### 练习
把下面讲组合聚合的原文摘录中的一段一字不差地抄下来:从含有“基于不同的源(source)”的那句开始,抄到“sources:定义聚合源的列表。每个聚合源的名称需要唯一。”为止。

[kəmˈpɑːzət],组合聚合。属于分桶聚合。
基于不同的源(source)来创建组合聚合(composite aggregation)桶。可以对多级的聚合的结果进行分页。该聚合方式提供了一种方式来流化某种聚合的所有桶,类似于文档的滚动(scroll)。
组合聚合目前不兼容 pipeline aggregation。
组合聚合基于文档的值来创建一个组合,每个组合可以看作是一个组合桶。
比如,文档的内容如下:
{"keyword": ["foo", "bar"],"number": [23, 65, 76]
}
通过使用组合聚合的方式,会产生如下几种组合桶。
{ "keyword": "foo", "number": 23 }
{ "keyword": "foo", "number": 65 }
{ "keyword": "foo", "number": 76 }
{ "keyword": "bar", "number": 23 }
{ "keyword": "bar", "number": 65 }
{ "keyword": "bar", "number": 76 }
sources:定义聚合源的列表。每个聚合源的名称需要唯一。
missing_bucket :默认 false,即如果某个聚合源的结果为空,则整体的组合聚合的结果会输出 []。如果设置 true,只有结果为空的聚合源输出 null,其它聚合源正常输出。
size:限制组合聚合的结果输出多少条数据。默认 10。
after:设置当前页的起点,即上一页的最后一条数据。
terms、histogram、date_histogram、geotile_grid 四种聚合可以作为聚合源。
GET kibana_sample_data_flights/_search
{"track_total_hits": true,"size": 0,"aggs": {"composite_FlightTimeMin": {"terms": {"field": "FlightTimeMin"}}}
}
这种方式等价于直接使用 terms 聚合。
GET kibana_sample_data_flights/_search
{"track_total_hits": true,"size": 0,"runtime_mappings": {"FlightTimeMinChanged": {"type": "double","script": {"source": """emit(doc['FlightTimeMin'].value / 10)"""}}},"aggs": {"composite_FlightTimeMinChanged": {"composite": {"sources": [{"terms_FlightTimeMinChanged": {"terms": {"field": "FlightTimeMinChanged"}}}]}}}
}
支持运行时字段来创建组合桶。
GET kibana_sample_data_flights/_search
{"track_total_hits": true,"size": 0,"aggs": {"composite_FlightTimeMin": {"composite": {"sources": [{"histogram_FlightTimeMin": {"histogram": {"field": "FlightTimeMin","interval": 10}}}]}}}
}
GET kibana_sample_data_flights/_search
{"track_total_hits": true,"size": 0,"aggs": {"composite_timestamp": {"composite": {"sources": [{"date_histogram_timestamp": {"date_histogram": {"field": "timestamp","calendar_interval": "1d","format": "yyyy-MM-dd"}}}]}}}
}
GET kibana_sample_data_flights/_search
{"track_total_hits": true,"size": 0,"aggs": {"composite_timestamp_FlightTimeMin": {"composite": {"sources": [{"date_histogram_timestamp": {"date_histogram": {"field": "timestamp","calendar_interval": "1d","format": "yyyy-MM-dd"}}},{"terms_FlightTimeMin": {"terms": {"field": "FlightTimeMin"}}}]}}}
}
先按照第一个聚合源进行排序,然后第二个。。以此类推。

### 所给条目
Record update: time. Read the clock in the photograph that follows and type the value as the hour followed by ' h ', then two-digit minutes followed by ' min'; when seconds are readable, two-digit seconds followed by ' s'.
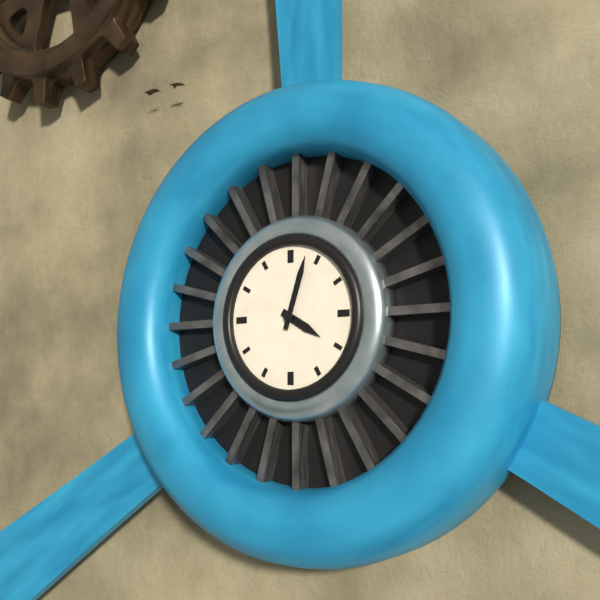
4 h 03 min
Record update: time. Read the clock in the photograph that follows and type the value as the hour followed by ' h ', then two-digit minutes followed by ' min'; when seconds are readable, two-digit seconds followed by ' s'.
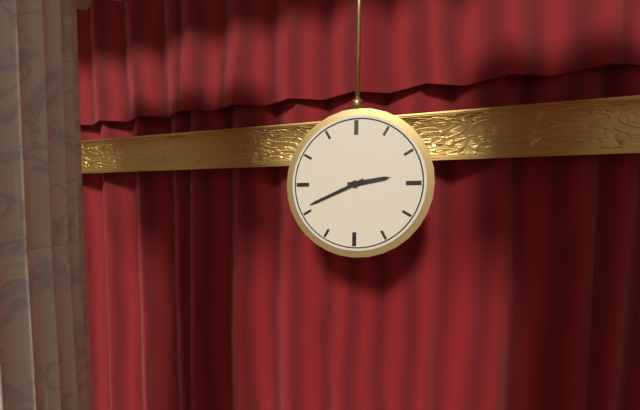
2 h 41 min
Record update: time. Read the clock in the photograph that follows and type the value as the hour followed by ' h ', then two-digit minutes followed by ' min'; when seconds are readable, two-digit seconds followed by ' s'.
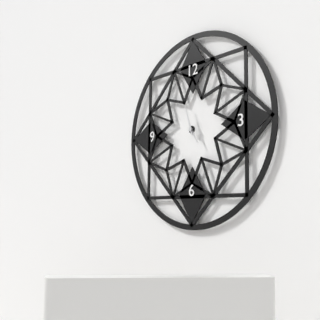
4 h 57 min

### 本题作答
基于不同的源(source)来创建组合聚合(composite aggregation)桶。可以对多级的聚合的结果进行分页。该聚合方式提供了一种方式来流化某种聚合的所有桶,类似于文档的滚动(scroll)。
组合聚合目前不兼容 pipeline aggregation。
组合聚合基于文档的值来创建一个组合,每个组合可以看作是一个组合桶。
比如,文档的内容如下:
{"keyword": ["foo", "bar"],"number": [23, 65, 76]
}
通过使用组合聚合的方式,会产生如下几种组合桶。
{ "keyword": "foo", "number": 23 }
{ "keyword": "foo", "number": 65 }
{ "keyword": "foo", "number": 76 }
{ "keyword": "bar", "number": 23 }
{ "keyword": "bar", "number": 65 }
{ "keyword": "bar", "number": 76 }
sources:定义聚合源的列表。每个聚合源的名称需要唯一。